Note that some NFS implmentation may not support
concurrent read/write.
'I' similar to 'S' where data is shared and interleaved
in one shared file.
filename character*(*)
file to be associated with the out-of-core matrix.
if filename starts with '/' (filename(1:1).eq.'/')
it is assumed to be a full absolute path name.
Otherwise, the file is assumed to be on a fast disk partition
such as '/tmp' or '/pfs'.
Asize integer
The size of temporary work space/buffer to be used
in accessing the out-of-core matrix.
The I/O unit can be close by
call LACLOSE( iodev, 'NoKeep', myid, nproc, info )
to remove the file or
call LACLOSE( iodev, 'Keep', myid, nproc, info )
to keep the file.
Note that the data layout on disk is tied to the processor grid
(nprow,npcol) and block size (mb,nb).
(2) 'Left-looking' variant of LU, QR, Cholesky, factorzations.
LAPACK and ScaLAPACK implements a 'Right-Looking' variant of
LU, QR and Cholesky factorization.
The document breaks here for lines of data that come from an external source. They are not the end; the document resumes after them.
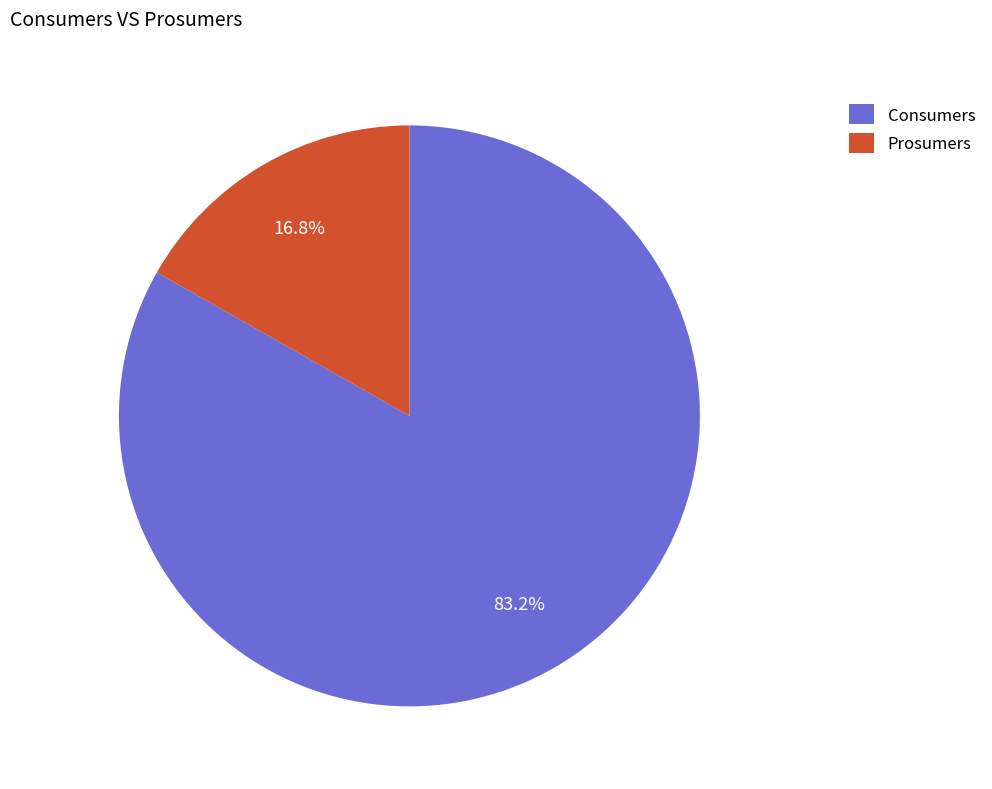

What is the total percentage of Prosumers and Consumers?

100.0%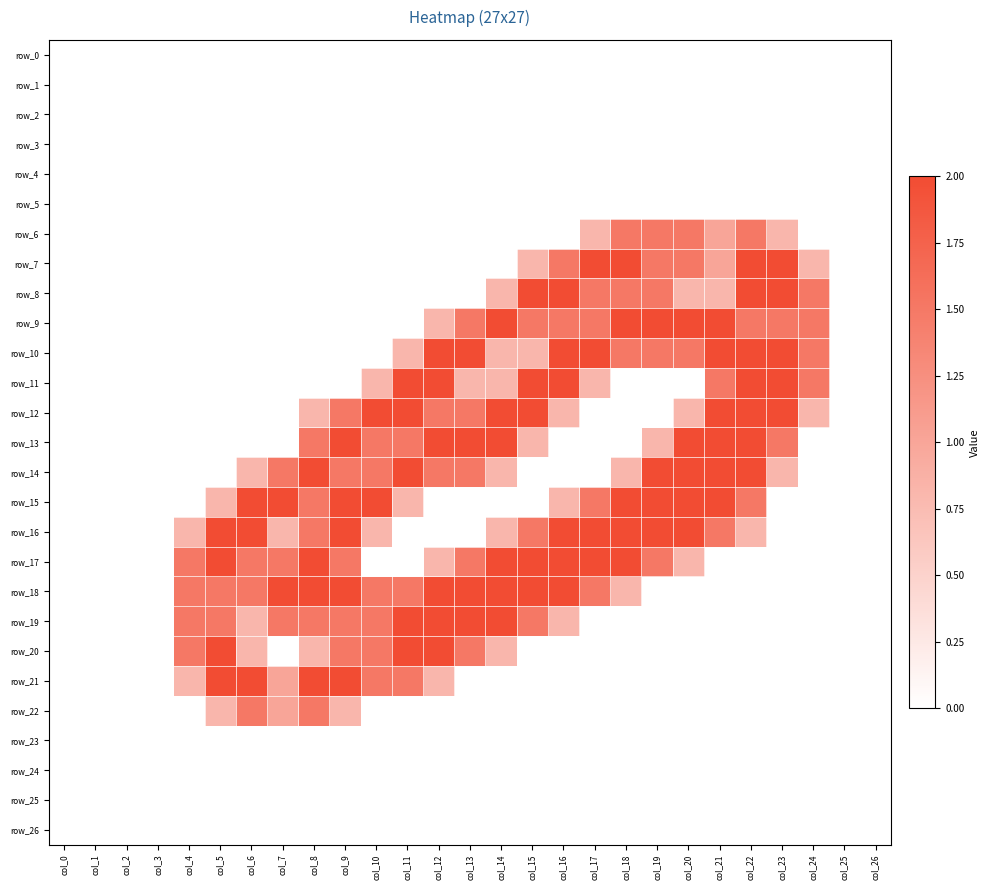

What is the total value across all series at col_10?

14.6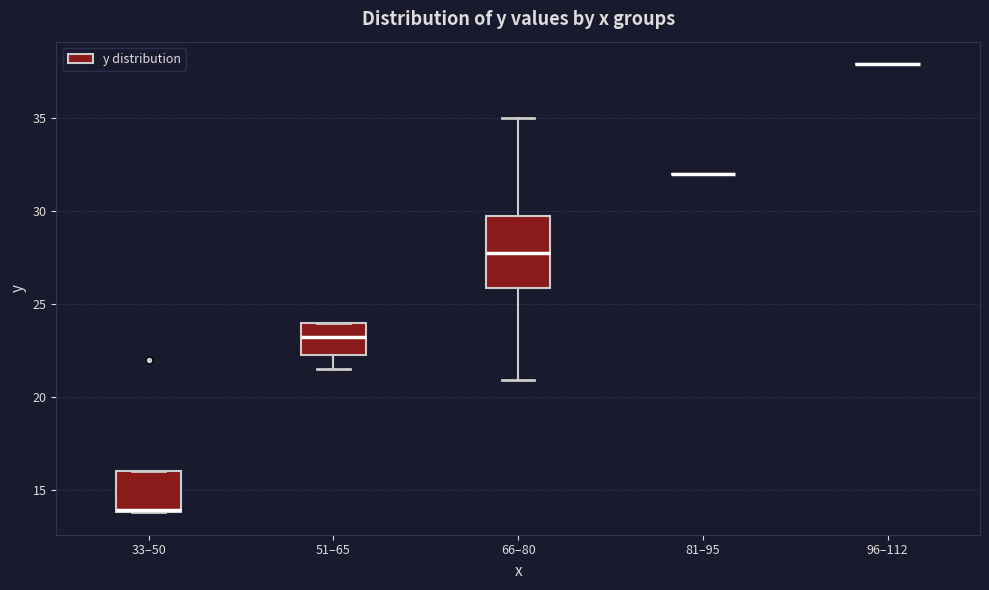

Reading left to right, read every box against the y-axis: the position of its median line, the range the box covers, and the ends of its whiskers. The values are not printed on the chart, so give them approximately, as read against the axis.

33–50: median 14.0 (drawn on the box's lower edge), box 14.0 to 16.0, whiskers 14.0 to 16.0
51–65: median 23.5, box 22.5 to 24.0, whiskers 21.5 to 24.0
66–80: median 28.0, box 26.0 to 30.0, whiskers 21.0 to 35.0
81–95: box collapsed to a line at 32.0, whiskers 32.0 to 32.0
96–112: box collapsed to a line at 38.0, whiskers 38.0 to 38.0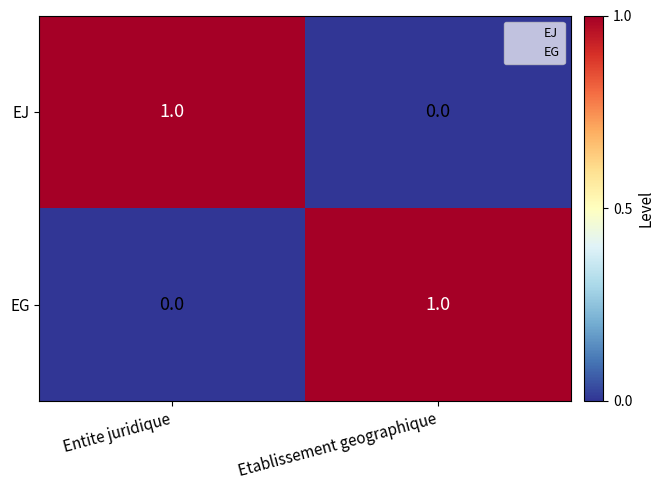

Reading left to right, what are all the values shown in this chart?

EJ: Entite juridique=1	Etablissement geographique=0
EG: Entite juridique=0	Etablissement geographique=1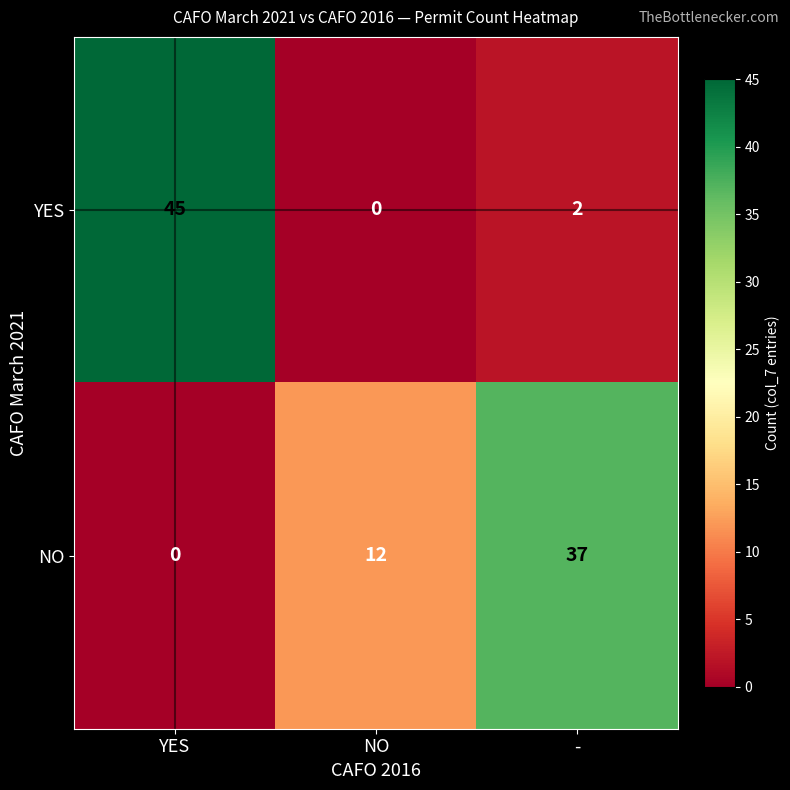

What is the total value across all series at -?

39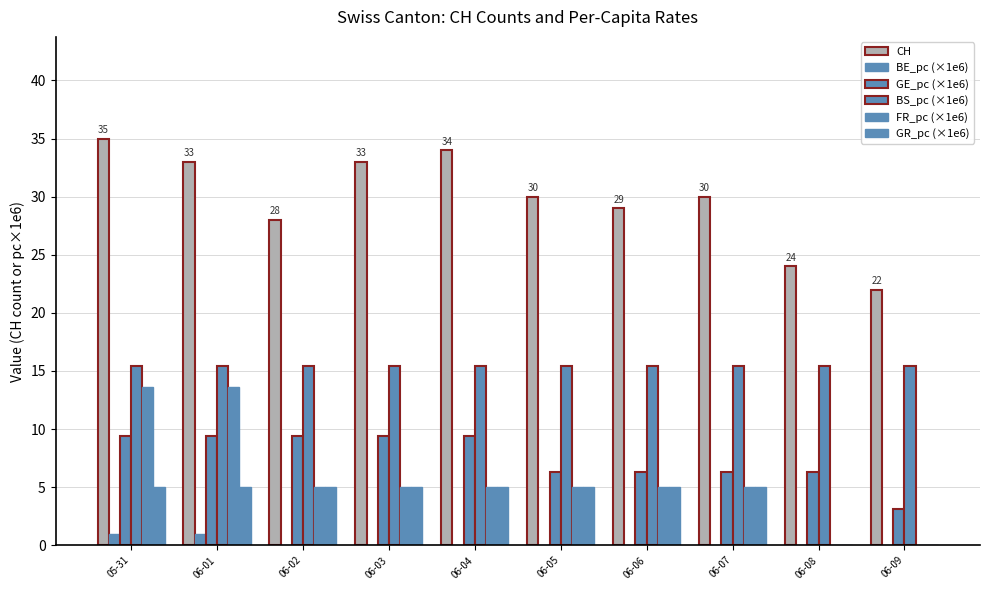

What is the difference between the GR_pc (×1e6) values at 06-09 and 05-31?

5.0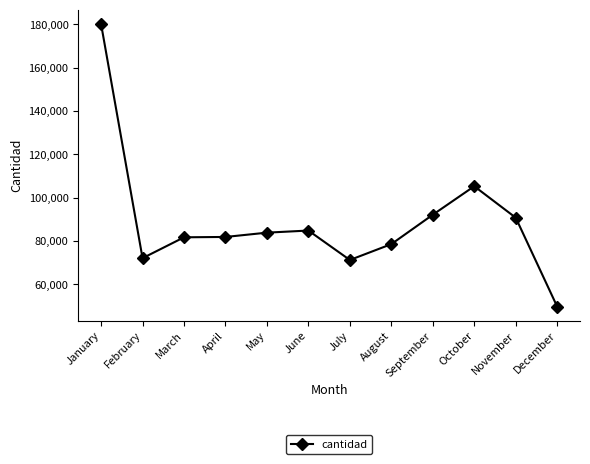

True or false: the data shows 48392 at September.

False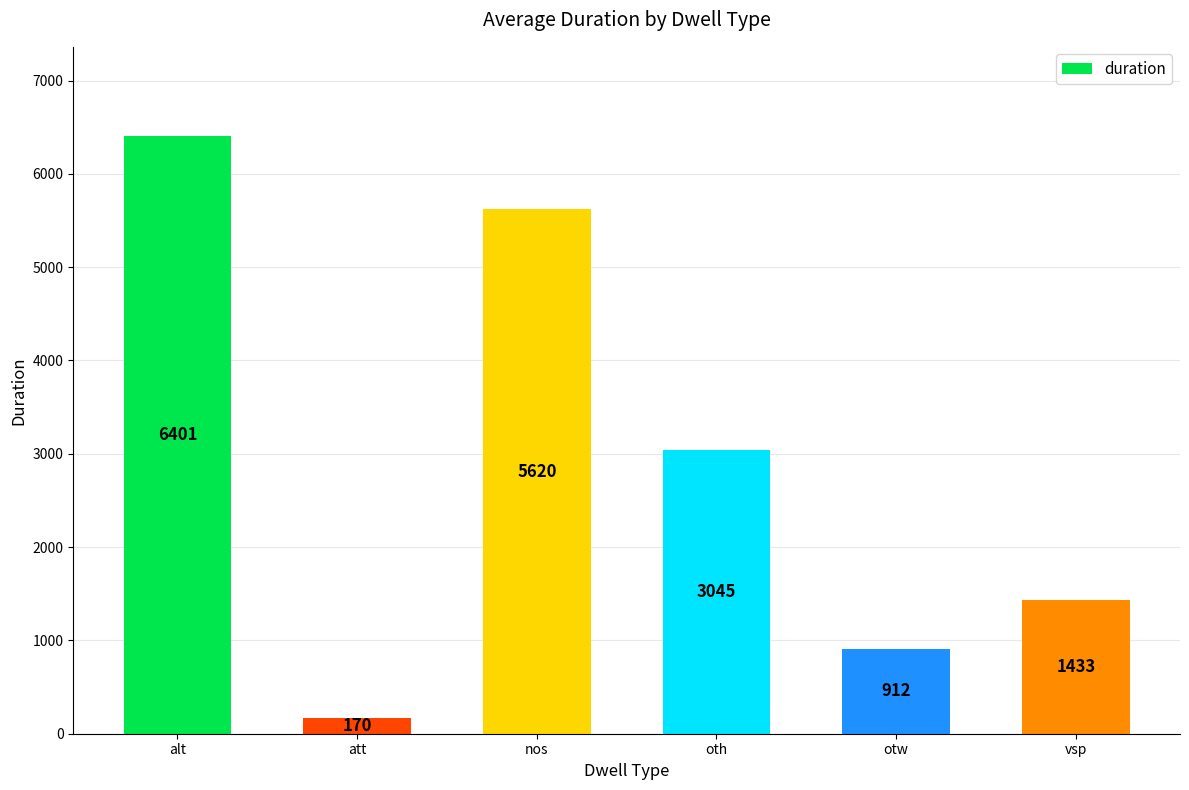

Reading left to right, extract all data points from this chart.

6401	170	5620	3045	912	1433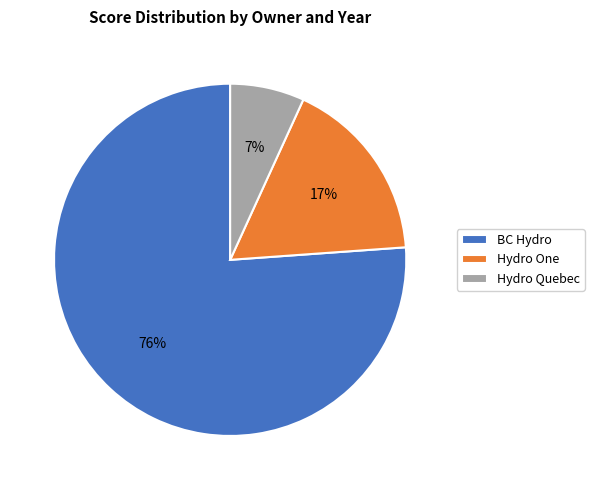

To the nearest percent, what is the difference between the largest and smallest slice percentages?

69%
A 'Left-looking' variant
can reduce the volume of I/O for out-of-core algorithms.
A column oriented implementation is chosen to reuse most of
ScaLAPACK routines for performing pivoting or applying Householder
elementary operations.
For best performance, the factorization routines shall need
a minium of 2 (m by nnb) ScaLAPACK array panels. The algorithm
attempt to use a variable width panel (eg in Cholesky factorization)
to fully utilize all of in core memory.
PFxGEQRF --- QR factorization
PFxGEQRS --- solve with QR factorization
PFxTRF --- LU factorization
PFxTRS --- solve with LU factorization
PFxPOTRF --- Cholesky factorization
PFxPOTRS --- solve with Cholesky factorization
(3) Support routines.
A number of support routines are written to operate
on out-of-core matrices.
PFxGEMM -- matrix-matrix operation where at most one
descriptor is associated with an out-of-core matrix.
PFxTRSM -- perform triangular solve where the triangular factor
is out-of-core.
PFxORMQR
(PFxUNMQR) -- apply Householder elementary transformation.
PFxMATGEN -- generate a random out-of-core matrix.
PFxLAPRNT --- print the contents of an out-of-core matrix.